Stored data entries =>

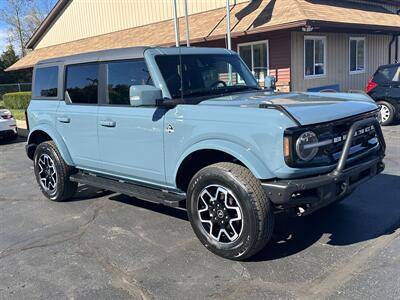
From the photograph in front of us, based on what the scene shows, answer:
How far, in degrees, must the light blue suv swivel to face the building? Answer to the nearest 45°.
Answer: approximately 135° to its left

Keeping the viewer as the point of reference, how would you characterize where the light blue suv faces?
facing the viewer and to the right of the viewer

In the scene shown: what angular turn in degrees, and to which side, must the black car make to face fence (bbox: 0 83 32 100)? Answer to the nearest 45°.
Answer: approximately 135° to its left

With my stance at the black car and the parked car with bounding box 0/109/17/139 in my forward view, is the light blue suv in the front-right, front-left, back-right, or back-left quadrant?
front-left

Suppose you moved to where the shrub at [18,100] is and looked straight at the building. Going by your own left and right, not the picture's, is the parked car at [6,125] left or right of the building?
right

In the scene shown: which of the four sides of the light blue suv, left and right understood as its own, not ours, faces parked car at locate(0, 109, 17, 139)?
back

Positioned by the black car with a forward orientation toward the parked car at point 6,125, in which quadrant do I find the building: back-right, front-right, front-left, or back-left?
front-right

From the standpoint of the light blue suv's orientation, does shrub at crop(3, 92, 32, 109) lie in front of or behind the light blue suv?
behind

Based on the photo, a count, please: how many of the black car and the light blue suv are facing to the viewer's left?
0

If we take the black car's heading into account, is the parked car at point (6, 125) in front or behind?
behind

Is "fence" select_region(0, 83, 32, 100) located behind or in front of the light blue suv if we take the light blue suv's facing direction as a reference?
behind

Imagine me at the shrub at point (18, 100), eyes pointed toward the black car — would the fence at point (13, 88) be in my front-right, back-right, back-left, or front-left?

What is required => Copy out verbatim everything from the line containing "If we take the black" down to the end of the records, including both that first line and the last one.

Reply to the exercise =>
If we take the black car's heading into account, is the parked car at point (6, 125) in front or behind?
behind

Is "fence" select_region(0, 83, 32, 100) located behind or in front of the light blue suv if we take the light blue suv's facing direction as a reference?
behind

Imagine me at the shrub at point (18, 100), eyes pointed toward the black car — would the fence at point (13, 88) be in my front-right, back-right, back-left, or front-left?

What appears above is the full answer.